JW quite rightly warns of the danger of historic comparisons. The Spanish Flu was far worse than Covid 19 (10 million people across the world died) so the scale of the disruption was more than comparable but the situation was different. It’s hard to separate the bounce back from Spanish Flu and the bounce back from the Great War. His point, nonetheless, is that economies can reinvent themselves after, or even because of, catastrophic events as resources flow into new and emerging industries. A lot of people hope that one driver of our economic recovery this time will be Green Energy – a booming industry that addresses a global challenge – but it will need to be more than that, more perhaps than we are capable of imagining. A century ago the industrial landscape was made up of coal and steel, railroads and ships. That was displaced by oil and plastics, cars and planes. There was leisure and entertainment but no-on thought of them as sectors capable of driving an economy. There was data in our parents’ generation but no-one envisaged it as an industry, the new oil.

So what awaits us? Clean energy we hope but also Fintech, Biotech, Robotics, AI we think (so maybe we won’t need to) . There’s no sign of population growth slowing, only shifting geographically. Economic growth is fundamentally fuelled by population growth. As social apes distinguished by three things – our ability to produce more offspring than we can feed, our ability to exist in larger groups and our ability to copy quickly – we have had to develop and been able to disseminate technology to support our growing numbers. From the wheel & fire to electricity & computers, as our numbers have swelled our technology has transformed and our economies have grown. In 1820 the world population was one billion, by 1920 it was 2 billion, in 2020 it is heading towards 8 billion and our global economy has grown by even more than that. In 1820 China accounted for nearly 40% of a global economy of roughly half a $ Billion. By 1920 the global GDP was more than half a $Trillion and USA had overtaken China. In 2020, before Covid hit, the global economy was worth $142 Trillion.

It’s not all about money. Creative expression has also evolved enriching us culturally but also economically. The creative industry is estimated to be close to 10% of the global economy. Charlie Chaplin didn’t see that coming.

Our predecessors in the early 1920’s could not begin to see the explosion in innovation and birth of new industries coming down the track. They would not even recognise most of the job titles that exist today – data scientist, influencer, epidemiologist (the science of epidemiology emerged as a result of Spanish Flu)

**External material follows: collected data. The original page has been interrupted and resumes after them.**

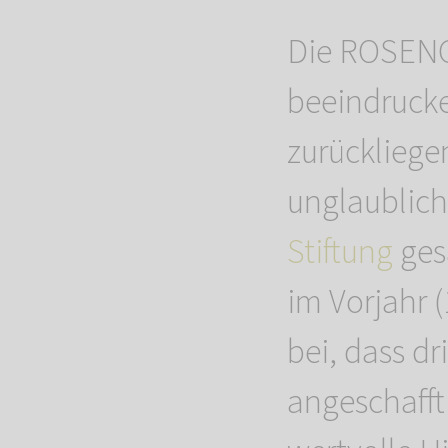
Die ROSENG
beeindrucken
zurückliege
unglaublic
Stiftung
ges
im Vorjahr 
bei, dass d
angeschafft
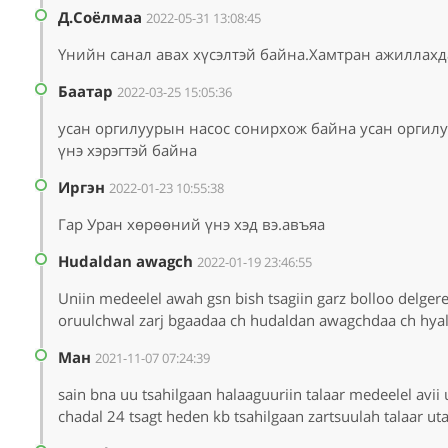
Д.Соёлмаа
2022-05-31 13:08:45
Үнийн санал авах хүсэлтэй байна.Хамтран ажиллахд
Баатар
2022-03-25 15:05:36
усан оргилуурын насос сонирхож байна усан оргил
үнэ хэрэгтэй байна
Иргэн
2022-01-23 10:55:38
Гар Уран хөрөөний үнэ хэд вэ.авъяа
Hudaldan awagch
2022-01-19 23:46:55
Uniin medeelel awah gsn bish tsagiin garz bolloo delger
oruulchwal zarj bgaadaa ch hudaldan awagchdaa ch hyal
Ман
2021-11-07 07:24:39
sain bna uu tsahilgaan halaaguuriin talaar medeelel avi
chadal 24 tsagt heden kb tsahilgaan zartsuulah talaar u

The notion that there could more than just an economic recovery from Covid 19, there could actually be an economic boom based on sectors and jobs we cannot even imagine, is perhaps not so daft. I would however make two important caveats. Firstly the dislocation from where we were to where we might be heading will be very painful for some, sadly the poorest and most disadvantaged in society. The medium term might be exciting but the short term could be social carnage, and we know the dangers of that. As a result of social depravation and the rise of populism, the world was at war again less than two decades after the end of the Great War and the subsequent outbreak of Spanish Flu  .

Secondly, as I write about in my paper Neo-naked Economics, the actual economic model has to evolve to meet new challenges, as it has always needed to over the centuries. The new economic model for a new global economy needs to get back to having a social purpose, something we’d lost sight of in business and something we need to rediscover to avoid history repeating itself in the wrong way.